Friday, November 25, 2011

An Ode to Hitching


Hitchhiking is where the human instinct to move, travel and journey becomes the opportunity to peer briefly into the bubble of all of these different lives you are normally oblivious to. I don't think people have considered the unfortunate state of a society where two people moving in the same direction cannot move together, where help is suspicious. But if you choose to so view it, hitchhiking in Zambia can be beautiful.

I've learned about trade with the DRC from South African truckers. I've learned Swahili from Tanzanian drivers.

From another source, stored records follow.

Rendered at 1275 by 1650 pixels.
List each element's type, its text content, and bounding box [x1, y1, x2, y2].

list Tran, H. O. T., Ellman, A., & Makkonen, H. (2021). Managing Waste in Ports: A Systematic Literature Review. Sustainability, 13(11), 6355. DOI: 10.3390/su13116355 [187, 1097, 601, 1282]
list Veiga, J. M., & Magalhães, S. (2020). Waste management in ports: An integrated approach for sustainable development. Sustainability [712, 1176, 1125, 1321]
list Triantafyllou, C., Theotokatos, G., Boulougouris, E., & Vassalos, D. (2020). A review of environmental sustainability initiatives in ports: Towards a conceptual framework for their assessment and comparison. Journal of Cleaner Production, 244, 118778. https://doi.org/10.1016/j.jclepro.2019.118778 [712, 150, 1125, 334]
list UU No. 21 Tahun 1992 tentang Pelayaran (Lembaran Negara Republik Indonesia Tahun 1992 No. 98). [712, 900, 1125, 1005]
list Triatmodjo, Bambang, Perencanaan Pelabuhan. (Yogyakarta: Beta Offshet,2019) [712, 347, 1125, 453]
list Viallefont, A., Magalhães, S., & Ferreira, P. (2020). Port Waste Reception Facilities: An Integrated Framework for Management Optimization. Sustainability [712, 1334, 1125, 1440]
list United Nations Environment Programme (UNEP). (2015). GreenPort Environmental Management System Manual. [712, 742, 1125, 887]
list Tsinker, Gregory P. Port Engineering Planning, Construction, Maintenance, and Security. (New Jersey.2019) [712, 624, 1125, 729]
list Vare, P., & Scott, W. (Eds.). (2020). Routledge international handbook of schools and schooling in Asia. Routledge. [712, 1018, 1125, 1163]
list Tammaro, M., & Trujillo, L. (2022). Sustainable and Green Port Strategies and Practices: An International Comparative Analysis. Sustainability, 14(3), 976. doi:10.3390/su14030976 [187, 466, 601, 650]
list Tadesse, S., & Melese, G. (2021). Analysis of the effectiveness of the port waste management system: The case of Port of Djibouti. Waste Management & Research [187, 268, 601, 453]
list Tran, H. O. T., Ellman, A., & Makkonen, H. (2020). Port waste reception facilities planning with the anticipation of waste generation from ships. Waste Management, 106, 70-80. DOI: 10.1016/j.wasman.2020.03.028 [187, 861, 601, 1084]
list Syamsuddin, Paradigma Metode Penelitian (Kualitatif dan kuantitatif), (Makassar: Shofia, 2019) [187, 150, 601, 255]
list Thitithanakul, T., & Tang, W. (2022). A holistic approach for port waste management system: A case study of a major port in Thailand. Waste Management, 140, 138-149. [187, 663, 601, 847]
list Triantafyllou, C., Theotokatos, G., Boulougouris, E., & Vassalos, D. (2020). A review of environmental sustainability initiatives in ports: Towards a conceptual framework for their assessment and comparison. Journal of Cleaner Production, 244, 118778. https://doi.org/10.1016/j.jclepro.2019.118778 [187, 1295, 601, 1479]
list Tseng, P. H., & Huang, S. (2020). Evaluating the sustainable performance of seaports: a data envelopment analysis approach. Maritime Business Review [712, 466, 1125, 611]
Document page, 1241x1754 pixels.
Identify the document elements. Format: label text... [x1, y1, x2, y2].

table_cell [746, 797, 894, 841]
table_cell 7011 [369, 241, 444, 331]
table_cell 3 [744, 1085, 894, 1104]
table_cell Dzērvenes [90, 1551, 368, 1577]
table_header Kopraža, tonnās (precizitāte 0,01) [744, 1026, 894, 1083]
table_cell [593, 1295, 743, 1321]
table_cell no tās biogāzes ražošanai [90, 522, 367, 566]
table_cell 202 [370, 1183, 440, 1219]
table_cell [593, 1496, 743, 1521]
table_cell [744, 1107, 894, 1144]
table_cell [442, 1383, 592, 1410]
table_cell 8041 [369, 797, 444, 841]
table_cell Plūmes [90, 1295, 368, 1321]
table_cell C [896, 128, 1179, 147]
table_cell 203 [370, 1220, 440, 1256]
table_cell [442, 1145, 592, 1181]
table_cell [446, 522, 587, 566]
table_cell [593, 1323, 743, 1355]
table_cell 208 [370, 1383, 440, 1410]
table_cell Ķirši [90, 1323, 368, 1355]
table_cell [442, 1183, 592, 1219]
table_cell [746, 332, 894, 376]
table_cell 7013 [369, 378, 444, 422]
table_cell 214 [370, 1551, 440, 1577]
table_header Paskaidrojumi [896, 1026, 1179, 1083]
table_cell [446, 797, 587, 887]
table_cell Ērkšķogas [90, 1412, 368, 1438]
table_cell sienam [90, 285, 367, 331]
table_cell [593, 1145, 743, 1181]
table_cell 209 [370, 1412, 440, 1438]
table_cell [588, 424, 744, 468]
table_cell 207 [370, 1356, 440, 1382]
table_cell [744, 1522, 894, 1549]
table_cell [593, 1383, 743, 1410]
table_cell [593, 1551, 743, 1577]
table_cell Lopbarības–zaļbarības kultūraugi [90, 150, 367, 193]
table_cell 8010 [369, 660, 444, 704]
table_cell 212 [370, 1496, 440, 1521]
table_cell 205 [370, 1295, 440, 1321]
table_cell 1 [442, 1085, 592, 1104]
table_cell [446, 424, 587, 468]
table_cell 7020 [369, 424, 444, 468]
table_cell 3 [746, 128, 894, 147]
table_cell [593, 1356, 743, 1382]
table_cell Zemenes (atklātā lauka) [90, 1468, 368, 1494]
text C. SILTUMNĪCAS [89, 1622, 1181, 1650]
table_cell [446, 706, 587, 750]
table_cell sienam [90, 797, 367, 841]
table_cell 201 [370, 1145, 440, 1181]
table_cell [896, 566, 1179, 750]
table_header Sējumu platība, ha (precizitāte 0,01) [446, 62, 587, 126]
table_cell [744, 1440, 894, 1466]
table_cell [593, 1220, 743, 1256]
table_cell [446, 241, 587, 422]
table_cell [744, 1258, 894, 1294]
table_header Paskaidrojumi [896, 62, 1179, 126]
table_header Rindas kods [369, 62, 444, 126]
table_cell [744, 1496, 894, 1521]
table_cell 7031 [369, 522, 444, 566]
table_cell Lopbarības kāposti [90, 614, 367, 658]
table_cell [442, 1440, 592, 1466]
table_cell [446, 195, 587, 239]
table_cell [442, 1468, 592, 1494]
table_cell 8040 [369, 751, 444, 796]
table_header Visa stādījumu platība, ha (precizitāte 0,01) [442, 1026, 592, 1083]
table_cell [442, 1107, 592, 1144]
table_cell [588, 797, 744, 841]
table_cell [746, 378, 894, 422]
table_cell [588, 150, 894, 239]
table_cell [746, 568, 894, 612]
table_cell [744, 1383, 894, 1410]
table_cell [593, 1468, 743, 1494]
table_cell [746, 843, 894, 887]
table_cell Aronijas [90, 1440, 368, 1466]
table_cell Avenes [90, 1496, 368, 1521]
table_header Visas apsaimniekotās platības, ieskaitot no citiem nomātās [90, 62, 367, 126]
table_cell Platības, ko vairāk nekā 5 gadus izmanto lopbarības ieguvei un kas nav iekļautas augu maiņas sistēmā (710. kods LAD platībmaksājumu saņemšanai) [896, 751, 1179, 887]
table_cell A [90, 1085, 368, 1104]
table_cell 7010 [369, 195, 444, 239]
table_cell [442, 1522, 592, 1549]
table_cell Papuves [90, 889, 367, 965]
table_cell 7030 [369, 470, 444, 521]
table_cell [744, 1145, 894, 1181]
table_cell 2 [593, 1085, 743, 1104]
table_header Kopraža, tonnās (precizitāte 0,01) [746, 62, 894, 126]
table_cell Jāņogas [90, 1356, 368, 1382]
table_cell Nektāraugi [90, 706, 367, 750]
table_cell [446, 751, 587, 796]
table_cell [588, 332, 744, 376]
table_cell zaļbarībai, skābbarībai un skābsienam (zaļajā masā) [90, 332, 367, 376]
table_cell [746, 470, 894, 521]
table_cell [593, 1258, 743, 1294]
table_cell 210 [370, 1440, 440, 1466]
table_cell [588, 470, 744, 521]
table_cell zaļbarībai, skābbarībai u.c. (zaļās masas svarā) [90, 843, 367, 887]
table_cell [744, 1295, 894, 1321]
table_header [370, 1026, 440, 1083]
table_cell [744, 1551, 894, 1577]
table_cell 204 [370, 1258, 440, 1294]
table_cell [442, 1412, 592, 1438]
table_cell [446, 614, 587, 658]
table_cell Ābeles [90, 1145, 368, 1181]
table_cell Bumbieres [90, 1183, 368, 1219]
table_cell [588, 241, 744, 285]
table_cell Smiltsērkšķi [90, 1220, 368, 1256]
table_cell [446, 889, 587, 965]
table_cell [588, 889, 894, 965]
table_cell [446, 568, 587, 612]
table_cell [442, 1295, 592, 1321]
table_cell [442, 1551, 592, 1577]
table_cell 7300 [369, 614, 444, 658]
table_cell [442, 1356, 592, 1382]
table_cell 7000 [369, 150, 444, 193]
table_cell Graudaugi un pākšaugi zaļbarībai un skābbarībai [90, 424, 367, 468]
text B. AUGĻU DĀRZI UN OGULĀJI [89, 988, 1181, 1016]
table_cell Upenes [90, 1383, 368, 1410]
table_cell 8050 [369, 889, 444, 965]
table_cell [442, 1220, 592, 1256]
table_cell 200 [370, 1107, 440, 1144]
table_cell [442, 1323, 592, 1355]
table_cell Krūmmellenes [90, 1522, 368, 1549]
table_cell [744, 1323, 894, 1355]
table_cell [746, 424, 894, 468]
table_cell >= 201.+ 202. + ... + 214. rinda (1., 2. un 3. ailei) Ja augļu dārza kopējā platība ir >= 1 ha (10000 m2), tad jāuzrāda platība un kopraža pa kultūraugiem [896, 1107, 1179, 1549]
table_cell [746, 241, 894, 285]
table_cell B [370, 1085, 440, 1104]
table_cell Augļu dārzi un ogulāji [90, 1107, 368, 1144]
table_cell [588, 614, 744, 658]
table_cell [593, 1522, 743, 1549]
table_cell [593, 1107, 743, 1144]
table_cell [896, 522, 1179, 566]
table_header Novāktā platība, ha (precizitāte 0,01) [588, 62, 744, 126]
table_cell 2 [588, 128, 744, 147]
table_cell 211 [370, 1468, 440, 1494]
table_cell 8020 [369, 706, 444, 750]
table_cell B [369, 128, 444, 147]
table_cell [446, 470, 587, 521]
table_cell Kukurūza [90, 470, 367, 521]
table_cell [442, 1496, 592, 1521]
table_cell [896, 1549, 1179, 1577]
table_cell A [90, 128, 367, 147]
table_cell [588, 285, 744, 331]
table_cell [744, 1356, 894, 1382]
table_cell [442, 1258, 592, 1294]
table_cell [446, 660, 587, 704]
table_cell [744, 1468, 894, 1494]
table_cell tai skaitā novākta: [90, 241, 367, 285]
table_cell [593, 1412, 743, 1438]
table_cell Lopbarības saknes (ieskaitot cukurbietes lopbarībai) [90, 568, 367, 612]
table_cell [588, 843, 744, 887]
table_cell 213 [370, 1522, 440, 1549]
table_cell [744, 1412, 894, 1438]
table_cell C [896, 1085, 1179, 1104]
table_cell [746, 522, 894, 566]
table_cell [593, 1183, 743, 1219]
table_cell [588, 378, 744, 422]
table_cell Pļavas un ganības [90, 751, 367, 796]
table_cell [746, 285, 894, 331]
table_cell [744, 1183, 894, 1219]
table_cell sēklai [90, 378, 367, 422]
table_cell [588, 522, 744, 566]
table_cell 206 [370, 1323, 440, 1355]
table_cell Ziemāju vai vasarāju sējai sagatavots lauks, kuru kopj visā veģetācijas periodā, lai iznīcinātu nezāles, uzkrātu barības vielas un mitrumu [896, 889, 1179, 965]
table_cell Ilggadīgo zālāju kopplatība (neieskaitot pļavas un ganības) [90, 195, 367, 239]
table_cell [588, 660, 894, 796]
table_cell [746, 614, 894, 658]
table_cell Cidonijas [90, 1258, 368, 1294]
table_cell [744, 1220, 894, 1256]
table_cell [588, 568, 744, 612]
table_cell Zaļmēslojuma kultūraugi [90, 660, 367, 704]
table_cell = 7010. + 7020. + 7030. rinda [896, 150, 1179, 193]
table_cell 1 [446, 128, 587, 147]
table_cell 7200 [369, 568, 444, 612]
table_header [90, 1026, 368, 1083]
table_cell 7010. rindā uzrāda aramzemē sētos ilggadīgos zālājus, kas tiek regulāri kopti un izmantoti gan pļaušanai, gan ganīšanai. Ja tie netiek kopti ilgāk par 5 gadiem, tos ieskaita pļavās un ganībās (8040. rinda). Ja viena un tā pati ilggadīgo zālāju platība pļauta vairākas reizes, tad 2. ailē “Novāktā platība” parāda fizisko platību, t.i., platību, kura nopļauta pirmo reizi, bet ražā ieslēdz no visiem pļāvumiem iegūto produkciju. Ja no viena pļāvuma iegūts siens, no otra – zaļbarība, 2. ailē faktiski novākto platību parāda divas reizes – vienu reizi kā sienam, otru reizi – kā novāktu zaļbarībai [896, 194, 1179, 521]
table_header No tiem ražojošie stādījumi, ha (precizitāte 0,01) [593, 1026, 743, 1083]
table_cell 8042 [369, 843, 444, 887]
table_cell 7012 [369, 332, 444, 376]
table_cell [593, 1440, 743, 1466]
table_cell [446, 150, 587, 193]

I've learned about the safari business and white commercial farmers. I've learned about the different government ministries and military service. I've learned how bribing is legitimized with inane traffic laws. I've learned about the movement of people and goods according to the geography of agricultural markets and flux of the seasons. I've learned about Chinese investment, mines and the logistics of vaccination campaigns. I've rode in curious comfort with MPs and in doubt with barrels of diesel and roofing sheets. Hitchhiking is truly an education. 

One of my most memorable hitches was trying to get home from a musical festival in Malawi. For a day my world overlapped with the amazing world of a young entrepreneurial couple with the first food truck in Malawi. They brought the idea back from their time in the UK as students. I rode in the back, snacking on left over sweeties and having a mobile dance party with sacks of potatoes, thinking how the gourmet food truck craze of bringing crepes with rare cheese to yoganistas at farmers markets has some how found its way to my bum self in the Malawian bush.